(Saved entries)
##########

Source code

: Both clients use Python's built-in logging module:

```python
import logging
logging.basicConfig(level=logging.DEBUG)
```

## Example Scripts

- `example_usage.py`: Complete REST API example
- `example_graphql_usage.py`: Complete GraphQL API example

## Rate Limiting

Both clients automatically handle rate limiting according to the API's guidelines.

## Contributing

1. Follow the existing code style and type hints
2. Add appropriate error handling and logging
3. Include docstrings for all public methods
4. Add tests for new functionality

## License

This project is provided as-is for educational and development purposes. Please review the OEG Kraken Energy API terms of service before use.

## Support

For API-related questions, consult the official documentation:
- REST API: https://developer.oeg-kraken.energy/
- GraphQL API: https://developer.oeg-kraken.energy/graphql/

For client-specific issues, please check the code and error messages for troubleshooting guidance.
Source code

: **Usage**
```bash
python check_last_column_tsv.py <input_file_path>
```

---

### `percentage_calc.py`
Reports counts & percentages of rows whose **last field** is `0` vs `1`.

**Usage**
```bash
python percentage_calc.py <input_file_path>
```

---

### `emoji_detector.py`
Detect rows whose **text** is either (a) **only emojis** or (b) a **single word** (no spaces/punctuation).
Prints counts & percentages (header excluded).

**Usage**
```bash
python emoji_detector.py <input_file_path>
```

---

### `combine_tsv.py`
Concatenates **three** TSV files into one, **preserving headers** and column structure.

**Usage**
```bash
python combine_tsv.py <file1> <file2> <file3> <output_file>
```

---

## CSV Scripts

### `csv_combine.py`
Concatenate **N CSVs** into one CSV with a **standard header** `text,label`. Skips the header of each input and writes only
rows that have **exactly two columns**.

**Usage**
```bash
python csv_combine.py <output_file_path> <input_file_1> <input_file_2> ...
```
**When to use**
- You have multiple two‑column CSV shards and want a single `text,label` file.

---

##########

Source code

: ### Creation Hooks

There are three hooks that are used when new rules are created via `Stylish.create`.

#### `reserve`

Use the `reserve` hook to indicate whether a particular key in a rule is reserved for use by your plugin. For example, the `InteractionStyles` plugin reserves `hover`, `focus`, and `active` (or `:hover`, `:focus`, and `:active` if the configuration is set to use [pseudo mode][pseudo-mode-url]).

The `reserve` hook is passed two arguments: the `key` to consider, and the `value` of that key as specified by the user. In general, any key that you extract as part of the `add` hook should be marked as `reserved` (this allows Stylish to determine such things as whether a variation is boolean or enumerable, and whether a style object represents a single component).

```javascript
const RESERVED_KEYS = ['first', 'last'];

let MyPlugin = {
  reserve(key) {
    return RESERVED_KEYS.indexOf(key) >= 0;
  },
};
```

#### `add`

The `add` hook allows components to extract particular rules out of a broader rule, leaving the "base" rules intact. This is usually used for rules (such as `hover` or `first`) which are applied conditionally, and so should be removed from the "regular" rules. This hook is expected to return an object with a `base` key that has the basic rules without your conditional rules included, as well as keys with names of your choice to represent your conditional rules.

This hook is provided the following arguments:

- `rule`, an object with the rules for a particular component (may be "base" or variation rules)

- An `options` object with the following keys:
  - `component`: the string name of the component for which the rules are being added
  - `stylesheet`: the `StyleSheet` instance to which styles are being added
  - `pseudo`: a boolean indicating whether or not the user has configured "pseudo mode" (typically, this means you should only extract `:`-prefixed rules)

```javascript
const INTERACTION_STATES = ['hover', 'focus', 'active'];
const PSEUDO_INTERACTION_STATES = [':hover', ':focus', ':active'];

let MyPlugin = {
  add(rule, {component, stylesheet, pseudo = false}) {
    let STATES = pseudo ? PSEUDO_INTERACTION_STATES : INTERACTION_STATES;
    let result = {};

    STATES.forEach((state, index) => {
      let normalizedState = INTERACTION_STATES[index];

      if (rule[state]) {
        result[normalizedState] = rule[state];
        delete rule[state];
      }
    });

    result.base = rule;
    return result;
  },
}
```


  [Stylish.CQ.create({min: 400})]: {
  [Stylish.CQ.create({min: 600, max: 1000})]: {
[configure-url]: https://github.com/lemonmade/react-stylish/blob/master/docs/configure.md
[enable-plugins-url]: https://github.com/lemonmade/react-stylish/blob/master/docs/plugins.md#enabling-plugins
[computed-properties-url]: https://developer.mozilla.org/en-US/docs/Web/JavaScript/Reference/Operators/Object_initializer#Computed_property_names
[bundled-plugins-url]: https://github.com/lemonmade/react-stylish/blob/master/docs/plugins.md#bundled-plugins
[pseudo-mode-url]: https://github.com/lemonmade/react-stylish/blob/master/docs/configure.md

##########

**Directions:** All lines above with "REST" in them should be returned.

**Answer for this exercise:**
- `example_usage.py`: Complete REST API example
- REST API: https://developer.oeg-kraken.energy/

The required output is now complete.